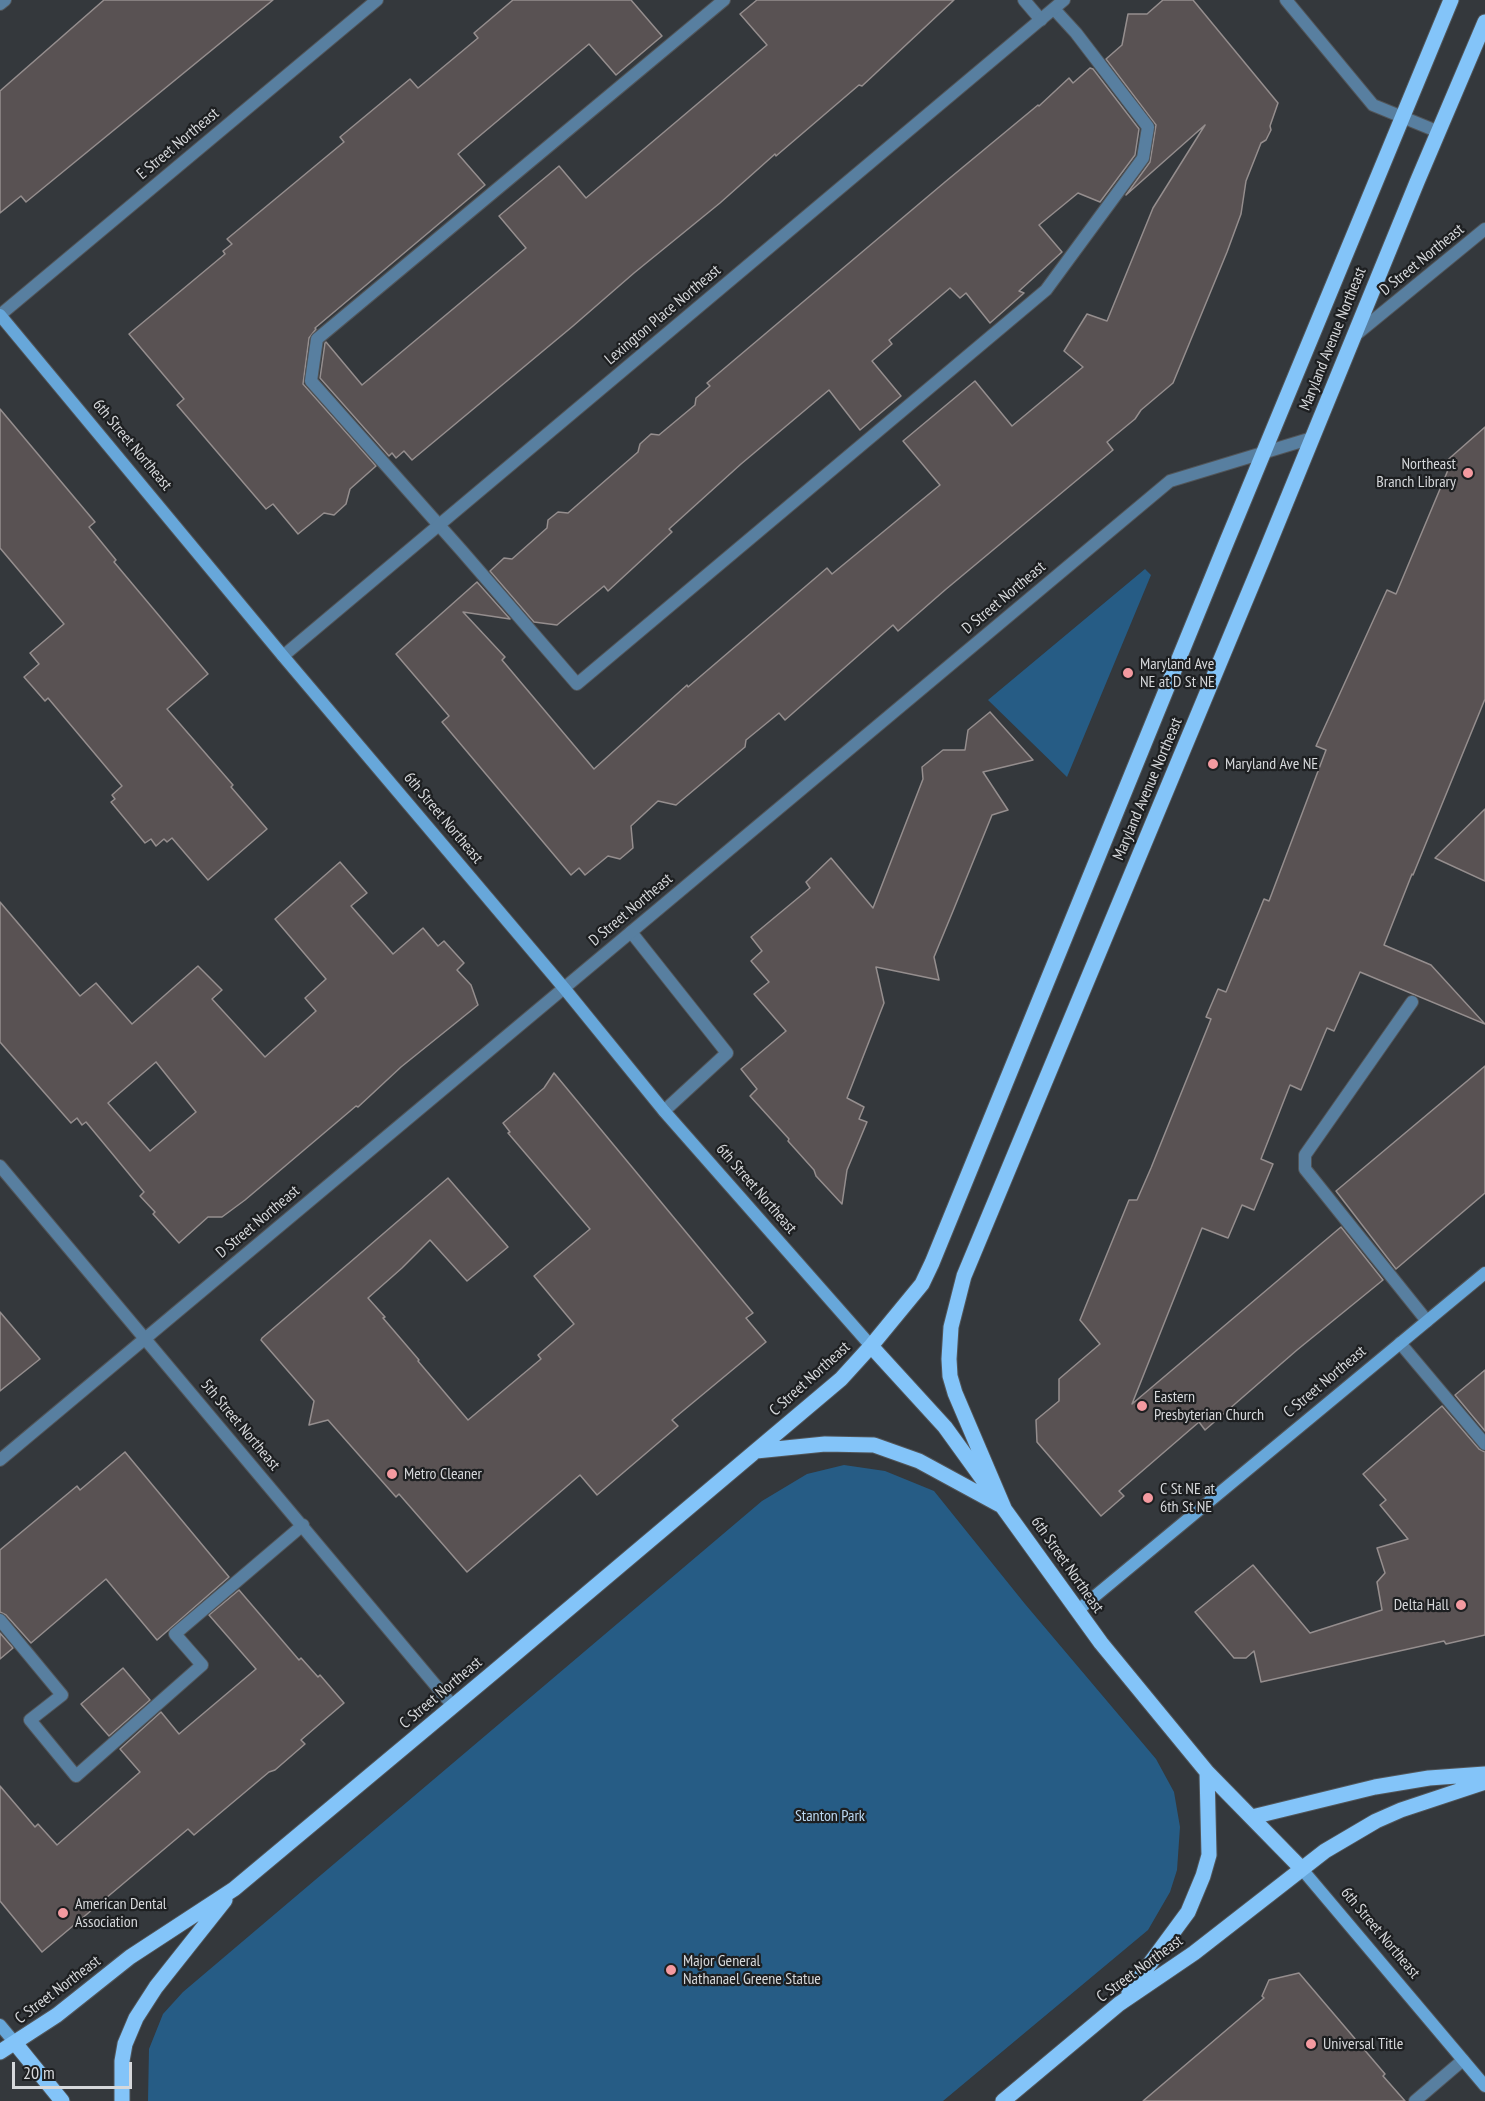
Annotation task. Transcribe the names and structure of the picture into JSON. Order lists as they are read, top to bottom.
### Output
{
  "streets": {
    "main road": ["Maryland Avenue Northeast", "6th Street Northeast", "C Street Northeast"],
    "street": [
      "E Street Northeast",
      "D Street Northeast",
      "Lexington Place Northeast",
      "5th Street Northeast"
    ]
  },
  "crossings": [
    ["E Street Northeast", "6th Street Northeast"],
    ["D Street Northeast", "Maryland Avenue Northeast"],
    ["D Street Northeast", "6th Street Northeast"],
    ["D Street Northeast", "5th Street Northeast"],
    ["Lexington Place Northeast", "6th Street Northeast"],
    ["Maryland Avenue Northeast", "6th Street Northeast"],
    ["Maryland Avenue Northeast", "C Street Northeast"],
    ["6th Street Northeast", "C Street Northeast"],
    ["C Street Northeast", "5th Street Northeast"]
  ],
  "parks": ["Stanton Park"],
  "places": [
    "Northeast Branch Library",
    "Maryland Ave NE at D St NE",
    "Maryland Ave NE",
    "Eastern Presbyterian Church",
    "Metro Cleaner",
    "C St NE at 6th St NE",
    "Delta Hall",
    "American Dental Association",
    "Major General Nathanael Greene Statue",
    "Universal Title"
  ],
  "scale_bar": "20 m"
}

◆ ◆ ◆ ◆

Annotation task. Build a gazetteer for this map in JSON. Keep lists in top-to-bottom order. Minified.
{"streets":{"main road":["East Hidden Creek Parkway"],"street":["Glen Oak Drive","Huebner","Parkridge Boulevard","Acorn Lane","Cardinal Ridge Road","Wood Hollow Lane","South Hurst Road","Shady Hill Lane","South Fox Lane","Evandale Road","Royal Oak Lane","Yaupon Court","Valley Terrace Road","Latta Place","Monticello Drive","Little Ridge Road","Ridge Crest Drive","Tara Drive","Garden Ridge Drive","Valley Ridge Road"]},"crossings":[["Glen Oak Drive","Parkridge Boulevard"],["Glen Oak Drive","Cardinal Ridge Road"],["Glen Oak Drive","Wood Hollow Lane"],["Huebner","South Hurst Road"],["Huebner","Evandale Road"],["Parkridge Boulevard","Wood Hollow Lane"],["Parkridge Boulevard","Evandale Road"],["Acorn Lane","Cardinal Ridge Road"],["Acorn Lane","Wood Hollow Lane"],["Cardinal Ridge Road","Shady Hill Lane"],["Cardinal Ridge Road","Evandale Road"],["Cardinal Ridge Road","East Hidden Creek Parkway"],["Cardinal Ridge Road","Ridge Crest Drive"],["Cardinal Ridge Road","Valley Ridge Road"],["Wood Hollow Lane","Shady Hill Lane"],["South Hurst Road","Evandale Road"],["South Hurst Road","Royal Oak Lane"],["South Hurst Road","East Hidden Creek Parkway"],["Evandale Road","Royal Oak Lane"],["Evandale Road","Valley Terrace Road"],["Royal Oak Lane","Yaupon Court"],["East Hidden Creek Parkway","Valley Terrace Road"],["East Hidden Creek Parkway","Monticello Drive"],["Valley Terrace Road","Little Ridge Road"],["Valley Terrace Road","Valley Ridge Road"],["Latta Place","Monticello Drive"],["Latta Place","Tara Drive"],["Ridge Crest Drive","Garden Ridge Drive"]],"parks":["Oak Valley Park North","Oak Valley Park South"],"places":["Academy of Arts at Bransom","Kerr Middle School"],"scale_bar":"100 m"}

◆ ◆ ◆ ◆

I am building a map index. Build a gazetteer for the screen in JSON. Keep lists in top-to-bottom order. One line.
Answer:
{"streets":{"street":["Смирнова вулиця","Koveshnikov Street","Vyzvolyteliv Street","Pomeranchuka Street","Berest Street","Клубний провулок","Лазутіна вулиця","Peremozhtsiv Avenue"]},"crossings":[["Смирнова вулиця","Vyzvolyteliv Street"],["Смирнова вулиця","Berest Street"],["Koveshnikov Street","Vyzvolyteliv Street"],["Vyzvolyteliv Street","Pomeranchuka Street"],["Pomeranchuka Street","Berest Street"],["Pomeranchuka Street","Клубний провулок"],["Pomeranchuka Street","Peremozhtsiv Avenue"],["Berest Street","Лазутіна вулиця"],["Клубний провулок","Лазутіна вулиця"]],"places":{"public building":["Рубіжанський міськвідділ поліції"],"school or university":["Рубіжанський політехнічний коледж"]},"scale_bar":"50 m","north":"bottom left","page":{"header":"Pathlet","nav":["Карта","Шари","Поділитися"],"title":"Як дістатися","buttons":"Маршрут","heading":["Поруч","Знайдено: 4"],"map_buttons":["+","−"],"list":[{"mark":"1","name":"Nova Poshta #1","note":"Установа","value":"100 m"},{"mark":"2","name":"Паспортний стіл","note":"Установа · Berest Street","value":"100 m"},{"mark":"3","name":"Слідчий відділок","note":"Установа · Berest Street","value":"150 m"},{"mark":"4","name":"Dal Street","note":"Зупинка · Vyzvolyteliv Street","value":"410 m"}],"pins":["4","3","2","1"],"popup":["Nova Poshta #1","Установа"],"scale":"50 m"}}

◆ ◆ ◆ ◆

Task details » Find and copy each line above that includes the string "Lexington".

Result for this task »
      "Lexington Place Northeast",
    ["Lexington Place Northeast", "6th Street Northeast"],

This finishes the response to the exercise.